Teil 2: Messverfahren

Prof. Dr. Andreas Henne*

Die Abnahme einer raumlufttechnischen Anlage ist - wenn sie gewissenhaft erfolgt - eine aufwendige Prozedur. Im ersten Teil dieser Artikelserie (Ausgabe 3/2005) wurden die formalen Aspekte zum Ablauf des Abnahmeverfahrens angesprochen. In diesem zweiten und abschließenden Teil werden nunmehr die wichtigsten Messverfahren vorgestellt.

Nach der Vollständigkeits- und Funktionsprüfung erfolgt die Funktionsmessung. Sie soll nachweisen, dass die RLT-Anlage die vorgegebenen Sollwerte aus der Ausschreibung und der Planung erfüllt. Die DIN EN 12599 [1] schreibt dazu die erforderlichen Messungen entsprechend des Anlagentyps vor (Tabelle 1). Die Funktionsmessungen beziehen sich sowohl auf die im Raum als auch auf die in der Zentrale eingebauten Komponenten eines RLT-Systems. Im Folgenden werden entsprechend der Tabelle 1 die Messungen zum einen am Gerät bzw. im Luftleitungsnetz und zum anderen im Raum dargestellt.

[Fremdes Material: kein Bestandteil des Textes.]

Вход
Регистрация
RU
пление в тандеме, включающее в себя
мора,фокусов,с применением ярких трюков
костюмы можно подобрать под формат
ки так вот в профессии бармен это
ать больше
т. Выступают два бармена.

Messungen am Gerät bzw. im Luftleitungsnetz

Luftstrom

Der Luftvolumenstrom ist für die Einhaltung des geforderten Raumklimas hauptverantwortlich. Somit fällt der Luftstrommessung eine große Bedeutung zu. Da in Abhängigkeit des Abstandes zur nächsten Störquelle das Geschwindigkeitsprofil sehr stark ausgeprägt sein kann, sind Punktmessungen unzulässig. Stattdessen müssen mehrere Messungen durchgeführt werden, um somit ein Profil zu erhalten.

Bild 1: Schema einer RLT-Anlage.

Notwendigkeit: Die Messung ist auf jeden Fall durchzuführen.

Ort: In der Luftleitung, wobei je nach Messort (beispielsweise vor oder hinter dem Heizregister) die Temperatur und somit die Dichte beachtet werden muss. Nur der Massenstrom ist, im Gegensatz zum Volumenstrom, an jedem Punkt der Anlage gleich. Zur Reduktion der Messstellenanzahl sollte möglichst mit genügend langen Ein- und Auslaufstrecken zur nächsten Störstelle gemessen werden.

Messgeräte: Flügelrad (einfache Handhabung), Prandtlrohr (sehr genau) oder thermische Sonden.

Verfahren: in runden Leitungen gemäß Schwerlinienverfahren (stets in 2 Achsen) und in eckigen Kanälen gemäß Trivialverfahren.

Bild 2: Achseneinteilung beim Schwerlinienverfahren in mm gemäß DIN EN 12599.

Beispiel zum Schwerlinienverfahren: Eine RLT-Anlage soll unter Auslegungsbedingungen (Dichte der Luft rL = 1,2 kg/m3) einen Volumenstrom von 1500 m3/h fördern. Bei der Abnahme wird in der runden Luftleitung (druckseitig) der Volumenstrom erfasst. Der Durchmesser der Leitung beträgt 400 mm. Die Messung erfolgt mit einem Flügelradanemometer, das die Geschwindigkeit direkt anzeigt. Es wird in zwei Achsen mit jeweils zehn Messpunkten auf den Schwerlinien der flächengleichen Kreisscheiben gemessen, jedoch nicht in der Mitte (Bild 2). Der Volumenstrom ergibt sich dann aus dem Produkt der Querschnittsfläche und des Geschwindigkeitsmittelwerts (Gleichung 1 und Tabelle 2).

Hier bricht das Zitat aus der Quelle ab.